An Egyptian court has sentenced former President Mohammed Morsi to 20 years in prison, over the killing of protesters while in power, during civil protests in 2012.
The court’s judgement is coming nearly five years after the Muslim Brotherhood leader became Egypt’s first freely elected president.
Mursi stood in a cage in court as judge Ahmed Sabry Youssef read out the ruling against him and 12 other Brotherhood members, including senior figures Mohamed el-Beltagy and Essam el-Erian. The sentencing was broadcast live on state television.
The men were convicted on charges of violence, kidnapping and torture stemming from the killing of protesters during demonstrations in 2012. They were acquitted of murder charges, which carry the death sentence.
Reuters reports that the defendants chanted “God is Greatest” after the verdict was read, displaying a four-finger salute symbolising resistance to the state’s crackdown on Islamists.

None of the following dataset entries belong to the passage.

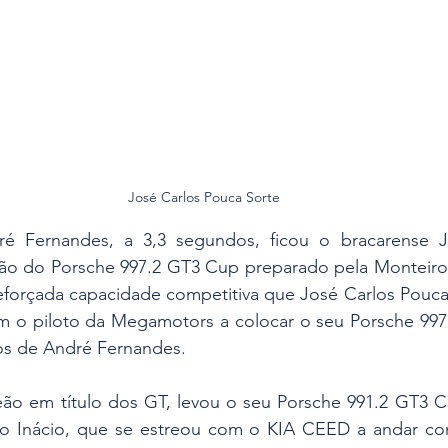
José Carlos Pouca Sorte
é Fernandes, a 3,3 segundos, ficou o bracarense Jo
ão do Porsche 997.2 GT3 Cup preparado pela Monteiro
reforçada capacidade competitiva que José Carlos Pouca
m o piloto da Megamotors a colocar o seu Porsche 997
dos de André Fernandes.
eão em título dos GT, levou o seu Porsche 991.2 GT3 Cu
lo Inácio, que se estreou com o KIA CEED a andar c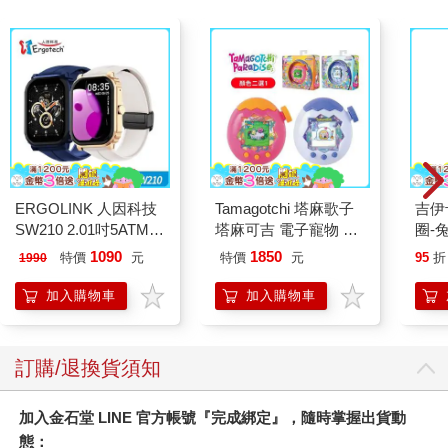
ERGOLINK 人因科技
Tamagotchi 塔麻歌子
吉伊卡哇 
SW210 2.01吋5ATM游
塔麻可吉 電子寵物 樂
圈-
泳心率血氧藍牙通話腕
園系列（熱帶橙果／極
1090
1850
特價
元
特價
元
95
折
1990
錶
地冰雪）
加入購物車
加入購物車
訂購/退換貨須知
加入金石堂 LINE 官方帳號『完成綁定』，隨時掌握出貨動
態：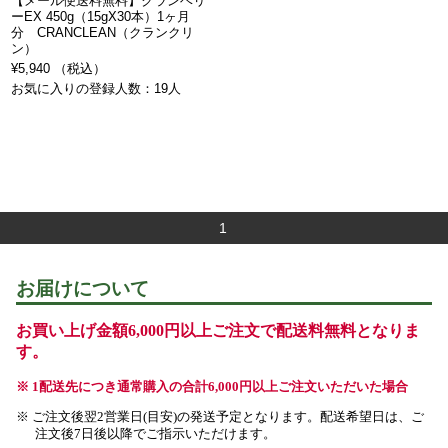
【メール便送料無料】クランベリ
ーEX 450g（15gX30本）1ヶ月
分 CRANCLEAN（クランクリ
ン）
¥5,940 （税込）
お気に入りの登録人数：19人
1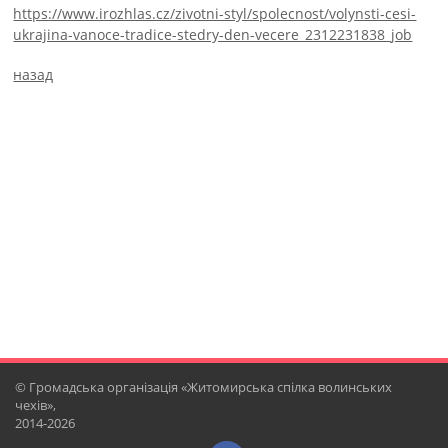
https://www.irozhlas.cz/zivotni-styl/spolecnost/volynsti-cesi-
ukrajina-vanoce-tradice-stedry-den-vecere_2312231838_job
назад
© Громадська організація «Житомирська спілка волинських
чехів»,
2014-2026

The ruling is the first against Mursi, who says he is determined to reverse what he calls a military coup in 2013 staged by then army chief, now president, Abdel Fattah al-Sisi.

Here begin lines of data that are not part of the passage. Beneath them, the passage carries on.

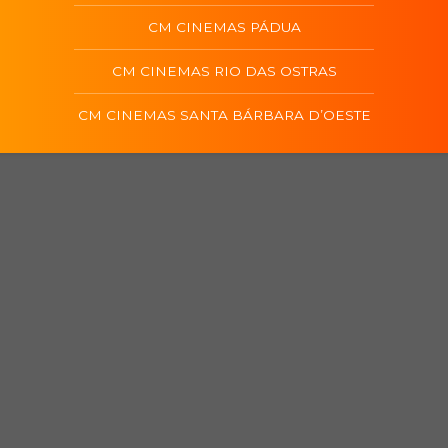
CM CINEMAS PÁDUA
CM CINEMAS RIO DAS OSTRAS
CM CINEMAS SANTA BÁRBARA D’OESTE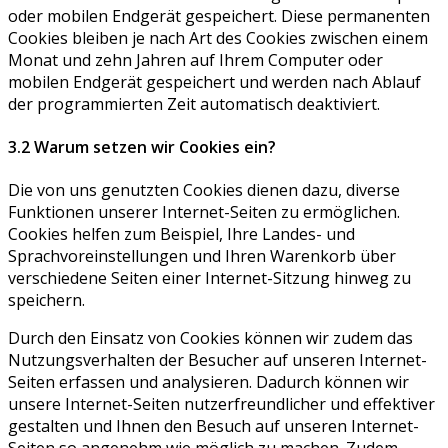
oder mobilen Endgerät gespeichert. Diese permanenten
Cookies bleiben je nach Art des Cookies zwischen einem
Monat und zehn Jahren auf Ihrem Computer oder
mobilen Endgerät gespeichert und werden nach Ablauf
der programmierten Zeit automatisch deaktiviert.
3.2 Warum setzen wir Cookies ein?
Die von uns genutzten Cookies dienen dazu, diverse
Funktionen unserer Internet-Seiten zu ermöglichen.
Cookies helfen zum Beispiel, Ihre Landes- und
Sprachvoreinstellungen und Ihren Warenkorb über
verschiedene Seiten einer Internet-Sitzung hinweg zu
speichern.
Durch den Einsatz von Cookies können wir zudem das
Nutzungsverhalten der Besucher auf unseren Internet-
Seiten erfassen und analysieren. Dadurch können wir
unsere Internet-Seiten nutzerfreundlicher und effektiver
gestalten und Ihnen den Besuch auf unseren Internet-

“His trial has been a travesty of justice, which has been scripted and controlled by the government and entirely unsupported by evidence,” Amr Darrag, a former minister under Mursi, said in a statement from Istanbul.
A lawyer for some of the defendants said they would appeal.
After toppling Mursi following mass protests against his rule, Sisi proceeded to crush the Brotherhood, which he says is part of a terrorist network that poses an existential threat to the Arab and Western worlds.